Courtesy of Kris Ann Valdez
- I graduated debt-free by earning scholarships, going to school close to home, and working.
- My husband had student loans, and we want our kids to avoid taking out student loans.
- I care more about my kids not going into debt than where they go to college.
When I was 14, I overheard my parents say they would not be paying for their kids to attend a four-year university.
If any of us wanted the traditional college experience, we’d have to figure out how to pay for it ourselves. Community college was always an option, and they’d let us live at home while going to school.
As the oldest kid, I remember feeling stunned at first. For many of my friends, college was treated like an automatic next step that parents somehow financed. But after the disappointment wore off, it lit a fire in me. I threw myself into academics, determined to earn scholarships large enough to make my four-year university dreams possible.
I finished high school with a full-ride academic scholarship to any in-state university. But since my scholarship didn’t include housing, I chose the least glamorous option by attending the school closest to home. I commuted to class, nannied, overloaded credits every semester, including summers, and gratefully accepted the $2,000 a year my parents offered toward expenses.
Mostly living on peanut butter and jelly sandwiches and praying my debit card had enough money to fill up my gas tank, I graduated debt-free in three years. My younger siblings each found their own version of the “scrappy” route, too. My sister started community college classes at 15. My brother launched a business as a teenager.
Watching other people’s choices changed how I viewed college debt
Then I married someone with student loans.
Compared to many other borrowers, my husband’s debt load was actually modest, around $20,000, but in our early years of marriage, even that felt overwhelming. Every time we deferred the loans, the interest just kept on accruing. So we took on side hustles to pay them off faster, working weddings and bar mitzvahs and proctoring ACT tests on weekends.
At the same time, I watched several friends without degrees out-earn many college graduates because they had entered the workforce earlier and developed entrepreneurial skills. Fortunately for them, they weren’t weighed down by student loans.
It dawned on me that the narrative that going to college equals success is a black-and-white view of life that’s not always true.
Working in admissions further made me rethink the “dream school” mentality
My husband and I both worked as university admissions counselors, where we watched families willingly take on staggering amounts of debt in pursuit of their child’s university dream. Some shrugged off six-figure loan amounts as though it was simply the unavoidable cost of giving their children the “full experience.”
But I often walked away from meetings worried that students didn’t understand the long-term choices they were making.

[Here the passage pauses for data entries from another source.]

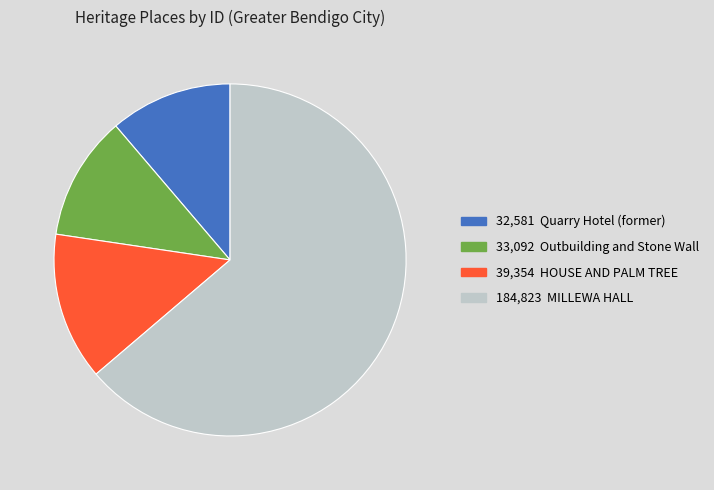

Is there any slice that represents more than half of the pie?

Yes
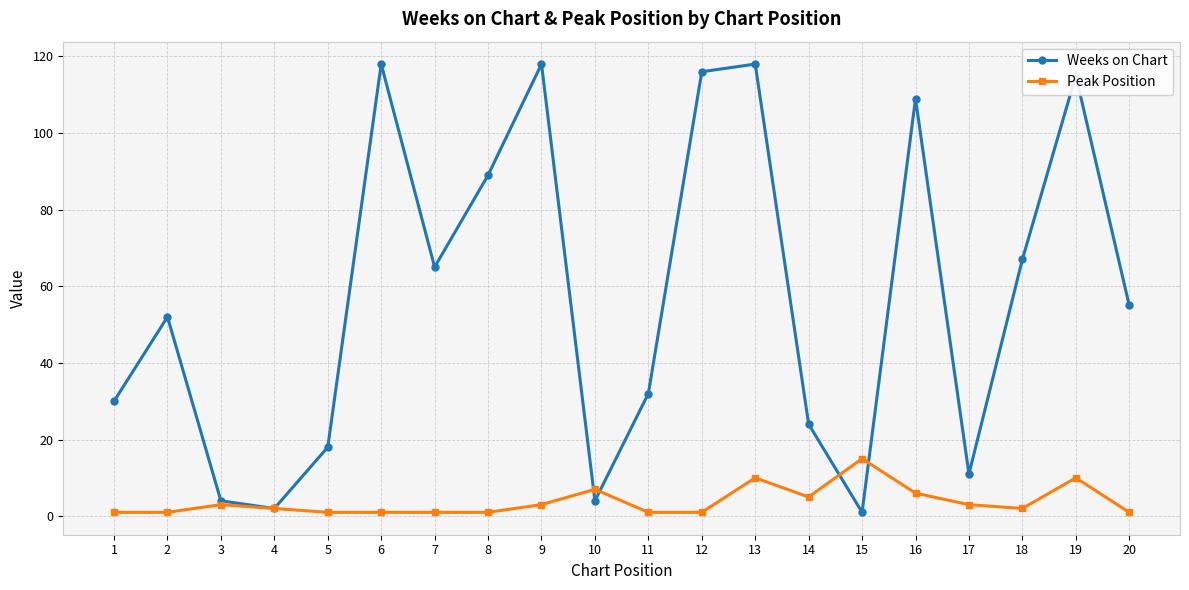

How many lines are shown in the chart?

2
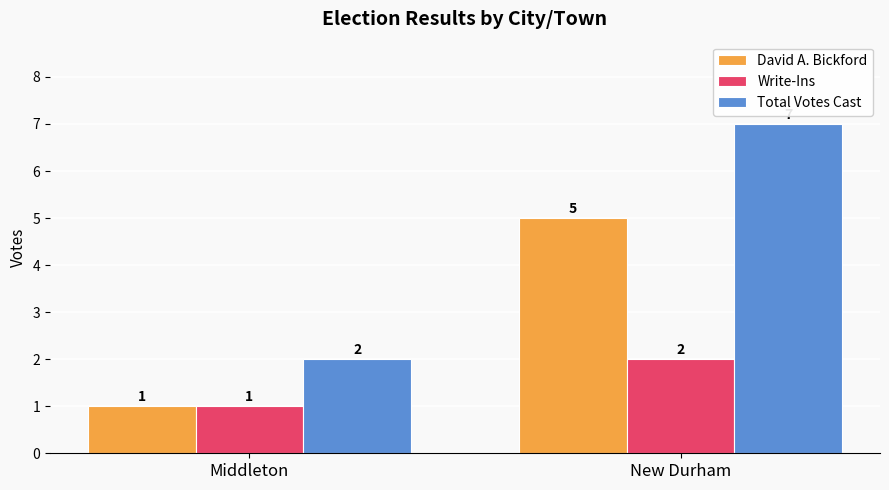

What is the greatest value displayed?

7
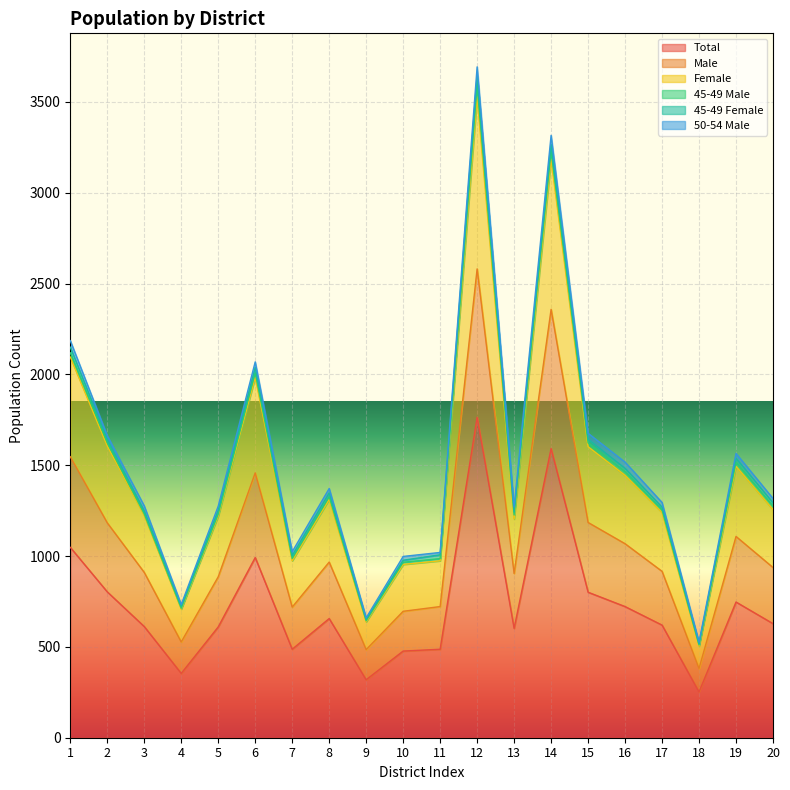

What is the spread (max minus min) of values at 2?

838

My husband and I developed a slogan we used to advise our students: graduate college in the least amount of time possible with the least amount of debt.
It was the only way we could ethically keep doing the job.
Why we won’t fully fund our children’s college educations
As parents, my husband and I are in agreement that we will not pay tens of thousands of dollars for our children to attend a university.
We value education, but we also value financial freedom. If one of our children wants to pursue a career with high earning potential that requires extensive schooling, that’s one thing. But we don’t believe an 18-year-old should casually take on $100,000 in debt for a career path that may never realistically allow them to repay it.
I’m more than happy to invest time in helping my kids navigate the scholarship process, educating them on how student loans work, and asking them to review all the options to determine what’s best for their needs — this might mean attending community college, going to trade school, or entering the workforce earlier.
Whatever path my children choose, I just hope they walk away from our home understanding that sometimes the easier or more glamorous path comes with the hardest long-term consequences.